Imagem: Mohammad Turk
A perda de oxigênio em profundidades intermediárias também ameaça regiões conhecidas como “zonas de mínimo de oxigênio”, que sustentam ecossistemas adaptados a baixos níveis de O₂. A compressão dessas zonas reduz o espaço habitável de peixes e invertebrados, forçando deslocamentos verticais ou latitudinais, o que impacta cadeias alimentares inteiras.
Comparação histórica destaca aceleração recente
Para estabelecer os limites de variabilidade natural, a equipe compilou registros obtidos desde a década de 1950. A análise aponta que as mudanças começaram a ganhar ritmo a partir dos anos 1980 e se aceleraram ainda mais neste século. A amplitude dos desvios observados entre 2010 e 2020, por exemplo, é significativamente superior àquela dos anos 1960 e 1970, indicando um processo de intensificação contínua.

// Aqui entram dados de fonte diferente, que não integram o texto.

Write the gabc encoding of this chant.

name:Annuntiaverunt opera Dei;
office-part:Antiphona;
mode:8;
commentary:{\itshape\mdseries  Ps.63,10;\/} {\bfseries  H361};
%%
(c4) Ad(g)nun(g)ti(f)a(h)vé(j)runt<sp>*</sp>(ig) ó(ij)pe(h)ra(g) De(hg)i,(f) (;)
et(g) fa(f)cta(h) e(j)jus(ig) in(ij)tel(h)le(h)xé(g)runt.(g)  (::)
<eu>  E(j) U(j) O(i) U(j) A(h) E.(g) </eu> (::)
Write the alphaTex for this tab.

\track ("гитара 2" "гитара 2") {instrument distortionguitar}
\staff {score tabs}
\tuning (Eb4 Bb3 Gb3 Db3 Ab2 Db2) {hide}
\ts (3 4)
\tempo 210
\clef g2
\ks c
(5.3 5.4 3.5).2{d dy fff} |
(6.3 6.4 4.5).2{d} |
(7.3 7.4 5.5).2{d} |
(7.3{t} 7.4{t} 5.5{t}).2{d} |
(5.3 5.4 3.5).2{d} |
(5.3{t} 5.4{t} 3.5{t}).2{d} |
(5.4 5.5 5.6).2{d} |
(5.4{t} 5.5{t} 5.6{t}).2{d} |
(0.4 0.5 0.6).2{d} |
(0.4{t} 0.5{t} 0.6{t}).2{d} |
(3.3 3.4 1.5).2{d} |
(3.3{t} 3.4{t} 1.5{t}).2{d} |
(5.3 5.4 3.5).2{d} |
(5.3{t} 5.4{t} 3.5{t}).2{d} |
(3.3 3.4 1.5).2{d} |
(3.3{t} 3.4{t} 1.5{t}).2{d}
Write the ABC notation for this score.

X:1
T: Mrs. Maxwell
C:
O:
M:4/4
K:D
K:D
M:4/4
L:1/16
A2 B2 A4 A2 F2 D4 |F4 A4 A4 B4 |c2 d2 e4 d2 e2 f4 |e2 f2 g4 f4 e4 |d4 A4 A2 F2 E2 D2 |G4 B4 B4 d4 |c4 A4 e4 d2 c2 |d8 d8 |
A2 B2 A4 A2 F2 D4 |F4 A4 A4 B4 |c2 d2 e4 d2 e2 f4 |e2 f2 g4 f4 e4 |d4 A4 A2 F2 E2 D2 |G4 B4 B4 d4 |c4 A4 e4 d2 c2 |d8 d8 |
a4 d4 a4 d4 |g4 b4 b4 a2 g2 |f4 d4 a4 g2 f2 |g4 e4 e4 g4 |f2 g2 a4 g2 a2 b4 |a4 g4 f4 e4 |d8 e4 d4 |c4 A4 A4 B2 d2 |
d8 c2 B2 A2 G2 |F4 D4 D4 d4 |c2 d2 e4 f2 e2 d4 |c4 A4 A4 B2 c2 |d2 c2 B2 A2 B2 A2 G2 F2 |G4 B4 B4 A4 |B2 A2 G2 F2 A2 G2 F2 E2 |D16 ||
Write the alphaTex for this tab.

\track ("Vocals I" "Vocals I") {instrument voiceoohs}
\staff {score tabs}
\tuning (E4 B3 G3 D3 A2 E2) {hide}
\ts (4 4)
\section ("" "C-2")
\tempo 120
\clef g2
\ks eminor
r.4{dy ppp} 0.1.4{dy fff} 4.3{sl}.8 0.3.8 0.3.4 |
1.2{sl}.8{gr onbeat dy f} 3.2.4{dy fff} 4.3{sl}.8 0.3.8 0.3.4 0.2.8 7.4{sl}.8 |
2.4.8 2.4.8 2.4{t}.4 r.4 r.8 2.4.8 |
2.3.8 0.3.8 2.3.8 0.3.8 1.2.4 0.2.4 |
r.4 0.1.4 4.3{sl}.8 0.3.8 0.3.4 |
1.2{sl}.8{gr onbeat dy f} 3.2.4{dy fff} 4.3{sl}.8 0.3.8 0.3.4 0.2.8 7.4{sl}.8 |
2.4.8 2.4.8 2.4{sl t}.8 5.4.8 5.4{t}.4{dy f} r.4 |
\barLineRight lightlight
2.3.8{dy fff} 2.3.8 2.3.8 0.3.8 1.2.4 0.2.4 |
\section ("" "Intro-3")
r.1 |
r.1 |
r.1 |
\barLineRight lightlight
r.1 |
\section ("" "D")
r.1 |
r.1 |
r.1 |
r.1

Embora as anomalias variem regionalmente, o padrão global sugere que o sistema oceânico está perdendo a capacidade de amortecer impactos climáticos. Os pesquisadores enfatizam que, se as emissões de gases de efeito estufa continuarem em níveis elevados, zonas que hoje ainda permanecem dentro da faixa de variação natural podem cruzar limites críticos em poucas décadas.
Perspectivas para próximas pesquisas
Os autores destacam a necessidade de expandir a coleta de dados biológicos, como abundância de fitoplâncton, composição de comunidades microbianas e indicadores de ecossistemas bentônicos. A integração desses parâmetros a modelos que já envolvem temperatura, salinidade, oxigênio e pH permitirá compreender com maior precisão como a vida marinha reage ao novo regime físico-químico.
O estudo acrescenta que parcerias internacionais — envolvendo programas como o Argo, que mantém milhares de flutuadores autônomos, e missões de satélites climáticos — serão fundamentais para refinar projeções e orientar ações de preservação. A articulação entre ciência e políticas públicas, segundo os pesquisadores, precisa ocorrer em ritmo compatível com a velocidade das mudanças identificadas.
Com camadas superficiais e intermediárias sob pressão, os oceanos dão sinais claros de que entraram em território climático inédito. A ferramenta apresentada pelo consórcio internacional fornece, pela primeira vez, um panorama integrado das mudanças e abre caminho para decisões mais informadas sobre mitigação e adaptação em escala global.